Content starts

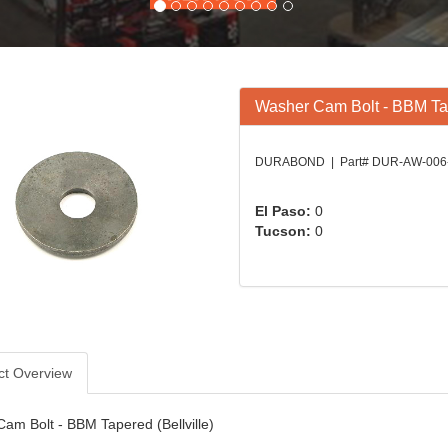
Washer Cam Bolt - BBM Tap
DURABOND | Part# DUR-AW-006
El Paso:
0
Tucson:
0
ct Overview
am Bolt - BBM Tapered (Bellville)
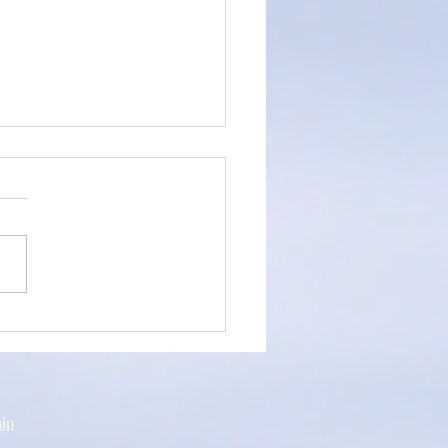
an's Testimony
hip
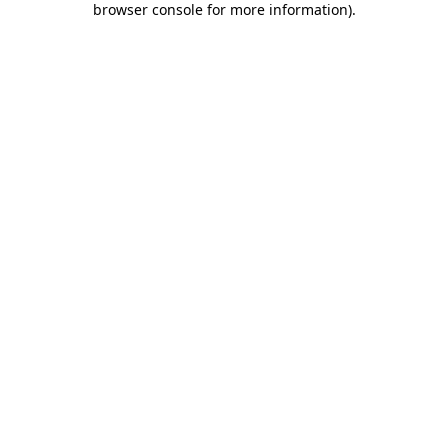
browser console for more information)
.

Content ends

### Task description
Rewrite the rows above, changing "Tucson" to "Phoenix" and keeping everything else the same. Leave the pictures out.

### Solution to this exercise
Washer Cam Bolt - BBM Tap
DURABOND | Part# DUR-AW-006
El Paso:
0
Phoenix:
0
ct Overview
am Bolt - BBM Tapered (Bellville)
an's Testimony
hip
browser console for more information)
.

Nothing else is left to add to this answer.